Ranked by The Guardian as one of ten digital strategists to watch, Jinal Shah is the VP of Marketing at Feather, a furniture company with a mission to transform humanity’s relationship with material goods for a healthier, happier planet. Jinal is an advisory board member at CFDA, Elaine Gold Launchpad and is a fellow at NEST. She has previously held senior roles at S’well, Newell Brands, and J. Walter Thompson. We had the pleasure of speaking with Jinal about her journey, current position at Feather, her successful career, and achievements.
Where are you from?
I was born and raised in India and immigrated to the US for my undergraduate studies. I majored in journalism, built a solid foundation in the agency world for a decade, and a few years ago transitioned into e-commerce. Currently, I lead marketing/ revenue at Feather, a Series B start-up in New York that is reimagining furniture rental for modern consumers.
What does your position at Feather entail, and what do you love about your job?
My role, at its heart, is helping build new behaviors. About 19 billion pounds of furniture ends up in landfills every year (that is the same amount of plastic that ends up in oceans every year). Renting furniture is a far better alternative to fast furniture. This is what my team and I are doing.
The challenge to building new consumer behavior and the complexity of a circular business is what I love the most about this job. And the people I work with. They are all smarter than me, and I learn from them everyday.
What has your journey been like to get to where you are today?
Focus, a few hard pivots, and the generosity of my friends, colleagues, and mentors.
I thrive on feedback and have been privileged to work with some amazing people who have taken an active interest in making me better. I’ve had my fair share of ups (recognition for my work; opportunity to be a part of President Obama’s Creative board and be at the same table as his CTO; amazing colleagues who have become lifelong friends) and downs (nepotism, narcissist bosses, a layoff!). Every single one of these has helped me grow into a better leader.
What made you transition into running e-commerce businesses?

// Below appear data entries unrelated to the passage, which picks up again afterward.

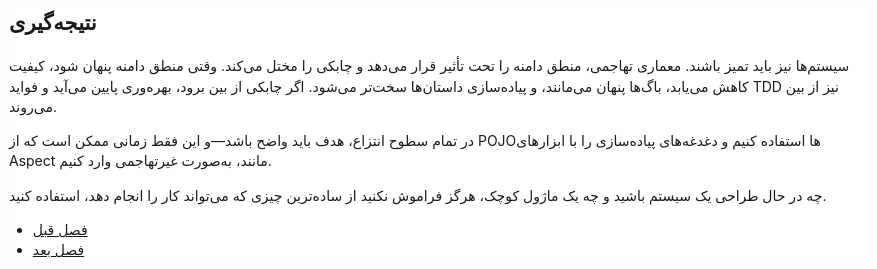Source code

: ## نتیجه‌گیری
سیستم‌ها نیز باید تمیز باشند. معماری تهاجمی، منطق دامنه را تحت تأثیر قرار می‌دهد و چابکی را مختل می‌کند. وقتی منطق دامنه پنهان شود، کیفیت کاهش می‌یابد، باگ‌ها پنهان می‌مانند، و پیاده‌سازی داستان‌ها سخت‌تر می‌شود. اگر چابکی از بین برود، بهره‌وری پایین می‌آید و فواید TDD نیز از بین می‌روند.

در تمام سطوح انتزاع، هدف باید واضح باشد—و این فقط زمانی ممکن است که از POJOها استفاده کنیم و دغدغه‌های پیاده‌سازی را با ابزارهای Aspect مانند، به‌صورت غیرتهاجمی وارد کنیم.

چه در حال طراحی یک سیستم باشید و چه یک ماژول کوچک، هرگز فراموش نکنید از ساده‌ترین چیزی که می‌تواند کار را انجام دهد، استفاده کنید.

</div>

* [فصل قبل](../10_Classes/Classes.md)
* [فصل بعد](../12_Emergence/Emergence.md)
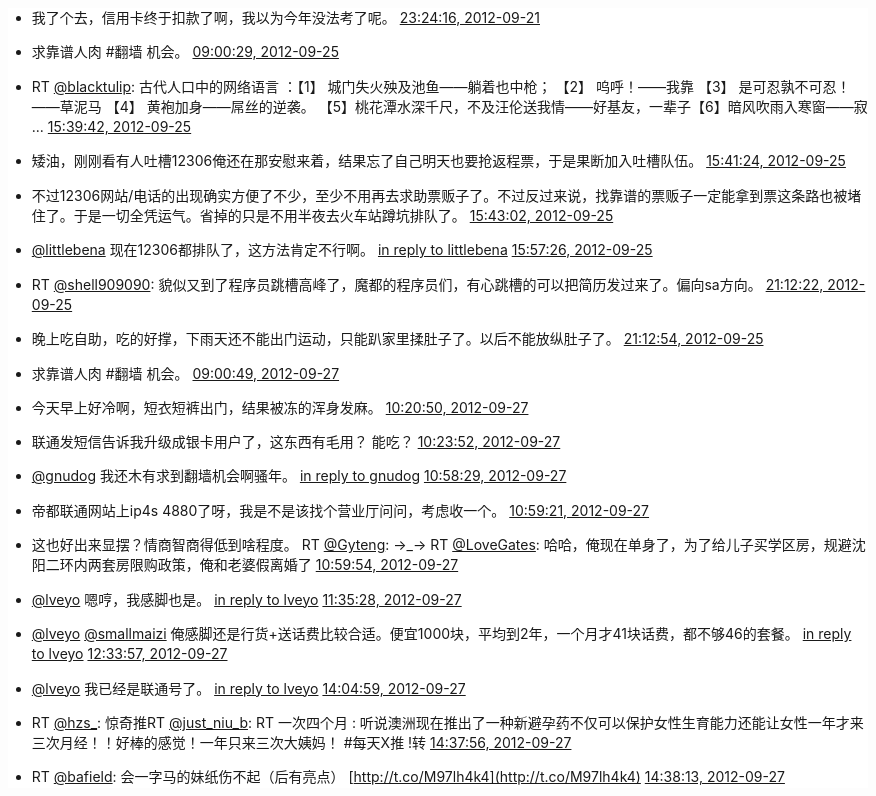  * 我了个去，信用卡终于扣款了啊，我以为今年没法考了呢。 [23:24:16, 2012-09-21](http://twitter.com/gfrog/statuses/249167164928557057)



  * 求靠谱人肉 #翻墙 机会。 [09:00:29, 2012-09-25](http://twitter.com/gfrog/statuses/250399339044823041)

  * RT [@blacktulip](http://twitter.com/blacktulip): 古代人口中的网络语言 ：【1】 城门失火殃及池鱼——躺着也中枪； 【2】 呜呼！——我靠 【3】 是可忍孰不可忍！——草泥马 【4】 黄袍加身——屌丝的逆袭。 【5】桃花潭水深千尺，不及汪伦送我情——好基友，一辈子【6】暗风吹雨入寒窗——寂 ... [15:39:42, 2012-09-25](http://twitter.com/gfrog/statuses/250499807238557696)

  * 矮油，刚刚看有人吐槽12306俺还在那安慰来着，结果忘了自己明天也要抢返程票，于是果断加入吐槽队伍。 [15:41:24, 2012-09-25](http://twitter.com/gfrog/statuses/250500234491338752)

  * 不过12306网站/电话的出现确实方便了不少，至少不用再去求助票贩子了。不过反过来说，找靠谱的票贩子一定能拿到票这条路也被堵住了。于是一切全凭运气。省掉的只是不用半夜去火车站蹲坑排队了。 [15:43:02, 2012-09-25](http://twitter.com/gfrog/statuses/250500644866240512)

  * [@littlebena](http://twitter.com/littlebena) 现在12306都排队了，这方法肯定不行啊。 [in reply to littlebena](http://twitter.com/littlebena/statuses/250503793576378368) [15:57:26, 2012-09-25](http://twitter.com/gfrog/statuses/250504268535193600)

  * RT [@shell909090](http://twitter.com/shell909090): 貌似又到了程序员跳槽高峰了，魔都的程序员们，有心跳槽的可以把简历发过来了。偏向sa方向。 [21:12:22, 2012-09-25](http://twitter.com/gfrog/statuses/250583523809951744)

  * 晚上吃自助，吃的好撑，下雨天还不能出门运动，只能趴家里揉肚子了。以后不能放纵肚子了。 [21:12:54, 2012-09-25](http://twitter.com/gfrog/statuses/250583657423699968)



  * 求靠谱人肉 #翻墙 机会。 [09:00:49, 2012-09-27](http://twitter.com/gfrog/statuses/251124198070710272)

  * 今天早上好冷啊，短衣短裤出门，结果被冻的浑身发麻。 [10:20:50, 2012-09-27](http://twitter.com/gfrog/statuses/251144337096843264)

  * 联通发短信告诉我升级成银卡用户了，这东西有毛用？ 能吃？ [10:23:52, 2012-09-27](http://twitter.com/gfrog/statuses/251145100363710464)

  * [@gnudog](http://twitter.com/gnudog) 我还木有求到翻墙机会啊骚年。 [in reply to gnudog](http://twitter.com/gnudog/statuses/251153684573085696) [10:58:29, 2012-09-27](http://twitter.com/gfrog/statuses/251153809835954178)

  * 帝都联通网站上ip4s 4880了呀，我是不是该找个营业厅问问，考虑收一个。 [10:59:21, 2012-09-27](http://twitter.com/gfrog/statuses/251154029634265088)

  * 这也好出来显摆？情商智商得低到啥程度。 RT [@Gyteng](http://twitter.com/Gyteng): →_→ RT [@LoveGates](http://twitter.com/LoveGates): 哈哈，俺现在单身了，为了给儿子买学区房，规避沈阳二环内两套房限购政策，俺和老婆假离婚了 [10:59:54, 2012-09-27](http://twitter.com/gfrog/statuses/251154165936574465)

  * [@lveyo](http://twitter.com/lveyo) 嗯哼，我感脚也是。 [in reply to lveyo](http://twitter.com/lveyo/statuses/251162804491542528) [11:35:28, 2012-09-27](http://twitter.com/gfrog/statuses/251163120314232833)

  * [@lveyo](http://twitter.com/lveyo) [@smallmaizi](http://twitter.com/smallmaizi) 俺感脚还是行货+送话费比较合适。便宜1000块，平均到2年，一个月才41块话费，都不够46的套餐。 [in reply to lveyo](http://twitter.com/lveyo/statuses/251174949790826496) [12:33:57, 2012-09-27](http://twitter.com/gfrog/statuses/251177835350327296)

  * [@lveyo](http://twitter.com/lveyo) 我已经是联通号了。 [in reply to lveyo](http://twitter.com/lveyo/statuses/251181199014379520) [14:04:59, 2012-09-27](http://twitter.com/gfrog/statuses/251200745603477504)

  * RT [@hzs_](http://twitter.com/hzs_): 惊奇推RT [@just_niu_b](http://twitter.com/just_niu_b): RT 一次四个月 : 听说澳洲现在推出了一种新避孕药不仅可以保护女性生育能力还能让女性一年才来三次月经！！好棒的感觉！一年只来三次大姨妈！ #每天X推  !转 [14:37:56, 2012-09-27](http://twitter.com/gfrog/statuses/251209036316430336)

  * RT [@bafield](http://twitter.com/bafield): 会一字马的妹纸伤不起（后有亮点） [http://t.co/M97lh4k4](http://t.co/M97lh4k4) [14:38:13, 2012-09-27](http://twitter.com/gfrog/statuses/251209111146995712)


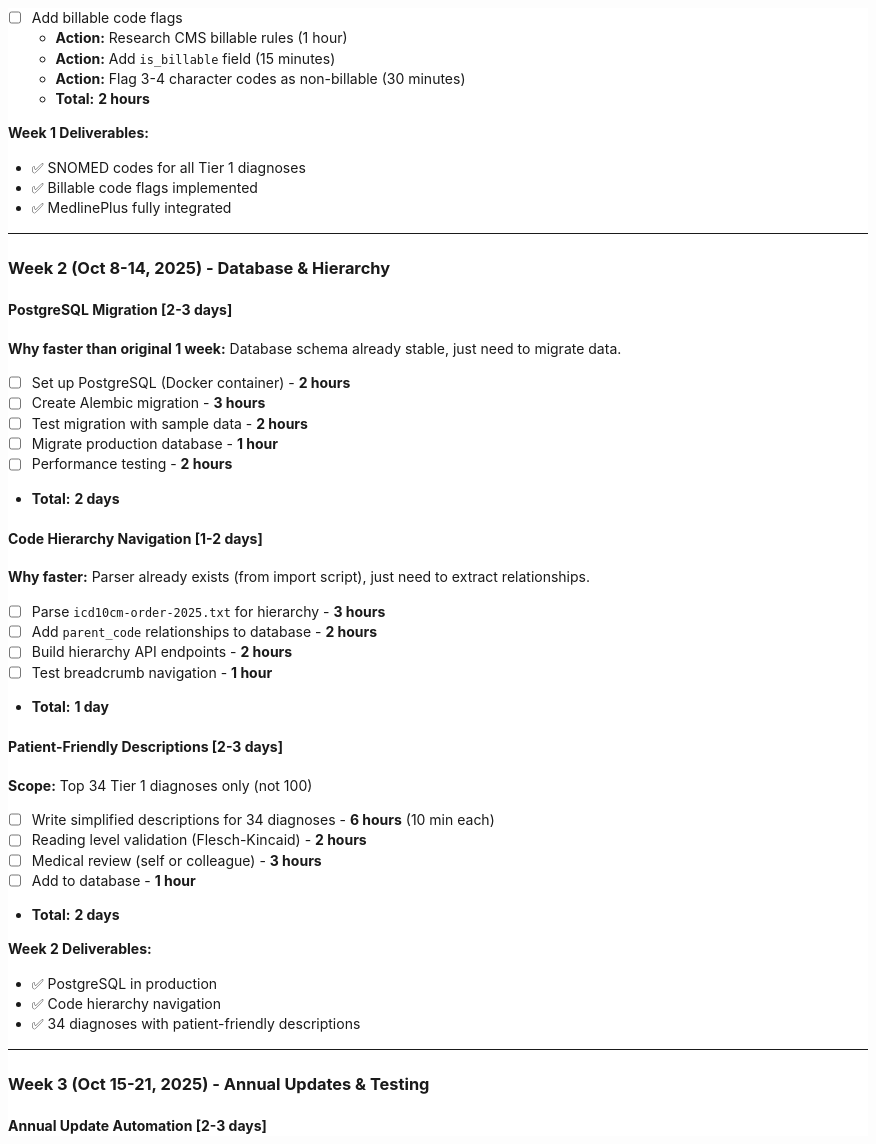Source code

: - [ ] Add billable code flags
  - **Action:** Research CMS billable rules (1 hour)
  - **Action:** Add `is_billable` field (15 minutes)
  - **Action:** Flag 3-4 character codes as non-billable (30 minutes)
  - **Total:** **2 hours**

**Week 1 Deliverables:**
- ✅ SNOMED codes for all Tier 1 diagnoses
- ✅ Billable code flags implemented
- ✅ MedlinePlus fully integrated

---

### Week 2 (Oct 8-14, 2025) - Database & Hierarchy

#### PostgreSQL Migration [2-3 days]
**Why faster than original 1 week:** Database schema already stable, just need to migrate data.

- [ ] Set up PostgreSQL (Docker container) - **2 hours**
- [ ] Create Alembic migration - **3 hours**
- [ ] Test migration with sample data - **2 hours**
- [ ] Migrate production database - **1 hour**
- [ ] Performance testing - **2 hours**
- **Total:** **2 days**

#### Code Hierarchy Navigation [1-2 days]
**Why faster:** Parser already exists (from import script), just need to extract relationships.

- [ ] Parse `icd10cm-order-2025.txt` for hierarchy - **3 hours**
- [ ] Add `parent_code` relationships to database - **2 hours**
- [ ] Build hierarchy API endpoints - **2 hours**
- [ ] Test breadcrumb navigation - **1 hour**
- **Total:** **1 day**

#### Patient-Friendly Descriptions [2-3 days]
**Scope:** Top 34 Tier 1 diagnoses only (not 100)

- [ ] Write simplified descriptions for 34 diagnoses - **6 hours** (10 min each)
- [ ] Reading level validation (Flesch-Kincaid) - **2 hours**
- [ ] Medical review (self or colleague) - **3 hours**
- [ ] Add to database - **1 hour**
- **Total:** **2 days**

**Week 2 Deliverables:**
- ✅ PostgreSQL in production
- ✅ Code hierarchy navigation
- ✅ 34 diagnoses with patient-friendly descriptions

---

### Week 3 (Oct 15-21, 2025) - Annual Updates & Testing

#### Annual Update Automation [2-3 days]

I want to be in the C-Suite and to get there I need to learn new skill sets. E-commerce was the most organic transition as it built upon my decade-long experience in digital but was expansive enough to challenge me and help me grow.
What does sustainability mean to you, and how do you incorporate it into your work and daily life?
I seek personal and professional value alignment. Sustainability is a challenging word because I fear it is now used very loosely. At Feather, I’m championing the notion of being a responsible business, one that is working toward sustainability but acknowledges that it has a long way to go. For example, we were recently able to evaluate our carbon emissions for our domestic operations and were able to completely offset them. Our customer deliveries and our HQ operations are completely carbon-neutral now. We’ve partnered with Pachama to fund reforestation projects in areas that cultivate FSC wood that is used in many of our furniture. This is a start for us.
The thing about committing to sustainability is that the work is never done. It has to be consciously incorporated in all aspects of your life and work.
What has been the most valuable advice you have received?
I have two very valuable pieces of advice to pass on.
When I was 23, my very first mentor told me that I should be investing in the stock market. She bought me the book Learn to Earn by Peter Lynch and began discussing concepts with me during our car-pool rides. I am so glad I had someone show me that investing is not just for men or for those in finance. It is the single best thing I did in my twenties – I want every 20-something woman to take control of her personal finances.
The other piece of advice came from Marc Schiller, my favorite boss and someone who has had a profound impact on me. I was producing a 1000 person event for our agency. I was a strategist – I had no experience or interest in producing events. I was frustrated and made a case to him of why I shouldn’t be doing this project and that he should hire a producer. He said to me, “If you are uncomfortable, that means you are growing.” He promised me that this project was going to make me a better strategist. And he was spot on. He gave me the confidence to jump across job borders and say yes to uncomfortable opportunities.
As a mentor/advisor, what is the one advice you give to your mentees/students?
Invest in yourself.
What does it mean for you to be powerful?
To me, power is measured by how I can be more of service to others. I feel fulfilled in helping others identify, acknowledge, and embrace their own inherent powers.
Anything else you would like to share?
This June, I decided to donate ten hours of my time to mentor Black professionals. I have decided to continue to leave a few hours open on my calendar each month so I can continue to be of service in the best way I know how to – by offering my knowledge, experience, and time.